* EXERCISE TEXT
Dr. Gorman-Smith has been or currently is principal or co-principal investigator on several longitudinal risk and preventive intervention studies funded by NICHD, NIDA, CDC-P, SAMHSA and the W.T. Grant Foundation. She currently serves as the incoming President for the Society for Prevention Research, in addition to her service on other national, state and university committees. She served as a visiting scholar at the Joint Center for Poverty Research at Northwestern University/University of Chicago. Dr. Gorman Smith has published extensively in areas related to youth violence, including the relationship between community characteristics, family functioning and aggression and violence, including partner violence and the impact of family-focused preventive interventions.

Kim Cassel

Kim Cassel joined the Coalition for Evidence Based Policy in 2011 and currently serves as its Project Leader. She has conducted evidence reviews for a wide range of audiences, including federal officials, foundation leaders, and social service providers. Prior to joining the Coalition, Ms. Cassel was a Research Analyst at the Institute for Juvenile Research at the University of Illinois-Chicago and then Chapin Hall at the University of Chicago, where she coordinated data operations for federally-funded longitudinal research studies focused on the prevention of aggression and violence for inner city youth, including a large randomized controlled trial of a school-based universal intervention. In addition to these responsibilities, she carried out evidence reviews for the Coalition starting in 2009. Ms. Cassel holds Bachelor of Arts degrees in Psychology and German from Wake Forest University.

* WORK ITEM
From the researcher biographies above, write out the passage from "Dr. Gorman-Smith has" to "family-focused preventive interventions." word for word.

Stored data entries:
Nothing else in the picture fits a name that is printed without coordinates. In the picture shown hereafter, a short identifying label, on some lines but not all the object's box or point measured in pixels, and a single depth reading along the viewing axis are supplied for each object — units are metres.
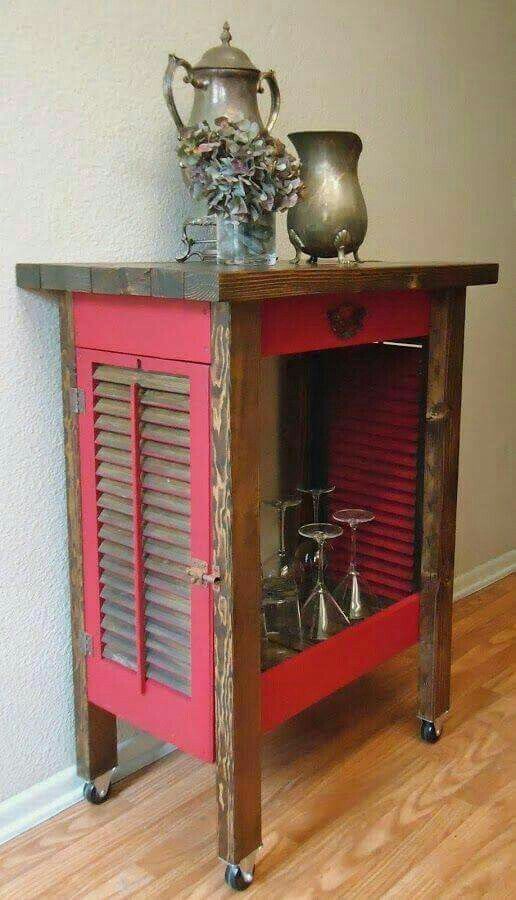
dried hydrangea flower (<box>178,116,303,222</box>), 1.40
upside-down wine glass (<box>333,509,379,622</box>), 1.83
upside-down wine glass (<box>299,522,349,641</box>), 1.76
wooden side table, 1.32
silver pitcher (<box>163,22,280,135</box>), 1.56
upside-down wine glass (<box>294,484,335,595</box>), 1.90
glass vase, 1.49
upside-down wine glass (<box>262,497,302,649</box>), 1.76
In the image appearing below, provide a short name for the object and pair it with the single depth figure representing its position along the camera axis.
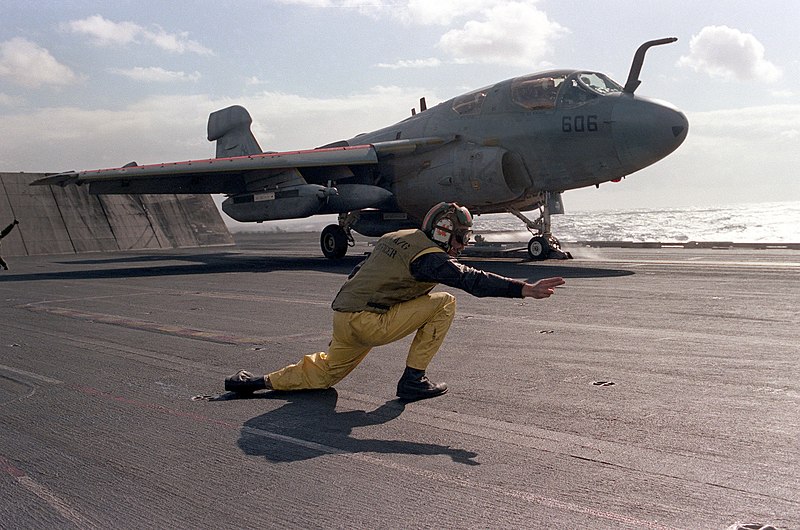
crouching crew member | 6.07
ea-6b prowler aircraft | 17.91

* ANSWER SPACE
Dr. Gorman-Smith has been or currently is principal or co-principal investigator on several longitudinal risk and preventive intervention studies funded by NICHD, NIDA, CDC-P, SAMHSA and the W.T. Grant Foundation. She currently serves as the incoming President for the Society for Prevention Research, in addition to her service on other national, state and university committees. She served as a visiting scholar at the Joint Center for Poverty Research at Northwestern University/University of Chicago. Dr. Gorman Smith has published extensively in areas related to youth violence, including the relationship between community characteristics, family functioning and aggression and violence, including partner violence and the impact of family-focused preventive interventions.